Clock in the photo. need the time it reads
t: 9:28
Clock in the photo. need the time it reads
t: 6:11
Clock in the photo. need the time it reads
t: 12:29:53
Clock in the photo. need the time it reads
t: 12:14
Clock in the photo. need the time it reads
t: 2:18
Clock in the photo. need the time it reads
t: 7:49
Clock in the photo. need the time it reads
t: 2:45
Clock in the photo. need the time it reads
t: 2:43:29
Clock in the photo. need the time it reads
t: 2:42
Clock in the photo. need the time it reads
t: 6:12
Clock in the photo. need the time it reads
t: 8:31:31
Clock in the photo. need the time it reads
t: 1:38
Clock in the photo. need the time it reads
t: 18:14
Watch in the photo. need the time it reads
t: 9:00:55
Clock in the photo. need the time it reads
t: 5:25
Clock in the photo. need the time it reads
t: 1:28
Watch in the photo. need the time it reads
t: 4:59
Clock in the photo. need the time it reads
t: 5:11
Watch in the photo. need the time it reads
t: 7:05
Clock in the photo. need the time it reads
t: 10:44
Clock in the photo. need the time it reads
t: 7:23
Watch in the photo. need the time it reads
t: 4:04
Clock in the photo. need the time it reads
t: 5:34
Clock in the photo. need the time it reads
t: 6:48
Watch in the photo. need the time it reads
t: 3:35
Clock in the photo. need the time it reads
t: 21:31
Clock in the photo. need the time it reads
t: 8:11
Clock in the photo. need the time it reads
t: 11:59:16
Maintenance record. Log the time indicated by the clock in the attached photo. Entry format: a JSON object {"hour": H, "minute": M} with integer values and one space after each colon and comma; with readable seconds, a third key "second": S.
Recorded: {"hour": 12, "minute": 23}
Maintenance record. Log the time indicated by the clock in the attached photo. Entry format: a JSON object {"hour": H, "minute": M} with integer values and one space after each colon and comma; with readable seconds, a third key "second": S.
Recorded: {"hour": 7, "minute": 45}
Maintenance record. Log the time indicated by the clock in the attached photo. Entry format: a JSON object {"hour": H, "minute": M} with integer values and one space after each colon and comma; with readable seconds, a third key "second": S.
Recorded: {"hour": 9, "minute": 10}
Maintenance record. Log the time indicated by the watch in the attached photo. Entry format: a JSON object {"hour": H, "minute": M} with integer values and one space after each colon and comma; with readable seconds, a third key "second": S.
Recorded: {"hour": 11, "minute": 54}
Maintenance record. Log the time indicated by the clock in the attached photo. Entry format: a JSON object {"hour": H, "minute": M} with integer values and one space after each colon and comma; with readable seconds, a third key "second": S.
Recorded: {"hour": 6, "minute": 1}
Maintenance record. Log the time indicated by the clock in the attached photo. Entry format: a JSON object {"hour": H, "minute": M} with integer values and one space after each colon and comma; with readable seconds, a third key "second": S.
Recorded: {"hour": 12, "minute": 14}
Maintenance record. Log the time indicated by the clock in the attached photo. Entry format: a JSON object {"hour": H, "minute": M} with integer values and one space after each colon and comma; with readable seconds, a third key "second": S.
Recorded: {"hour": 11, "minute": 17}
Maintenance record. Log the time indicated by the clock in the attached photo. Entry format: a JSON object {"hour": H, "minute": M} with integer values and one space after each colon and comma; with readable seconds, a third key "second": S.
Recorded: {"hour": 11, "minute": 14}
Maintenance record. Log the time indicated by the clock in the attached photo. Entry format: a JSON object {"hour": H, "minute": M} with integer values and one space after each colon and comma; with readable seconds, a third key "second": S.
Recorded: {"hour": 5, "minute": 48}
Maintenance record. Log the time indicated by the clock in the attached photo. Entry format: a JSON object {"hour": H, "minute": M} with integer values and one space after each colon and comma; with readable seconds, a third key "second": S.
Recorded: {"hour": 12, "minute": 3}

· · ·

- [YOUR INSTRUCTIONS] Which lines in the items above contain the string "Recorded"? Case counts. Copy every such line.

- [WRITTEN SOLUTION]
Recorded: {"hour": 12, "minute": 23}
Recorded: {"hour": 7, "minute": 45}
Recorded: {"hour": 9, "minute": 10}
Recorded: {"hour": 11, "minute": 54}
Recorded: {"hour": 6, "minute": 1}
Recorded: {"hour": 12, "minute": 14}
Recorded: {"hour": 11, "minute": 17}
Recorded: {"hour": 11, "minute": 14}
Recorded: {"hour": 5, "minute": 48}
Recorded: {"hour": 12, "minute": 3}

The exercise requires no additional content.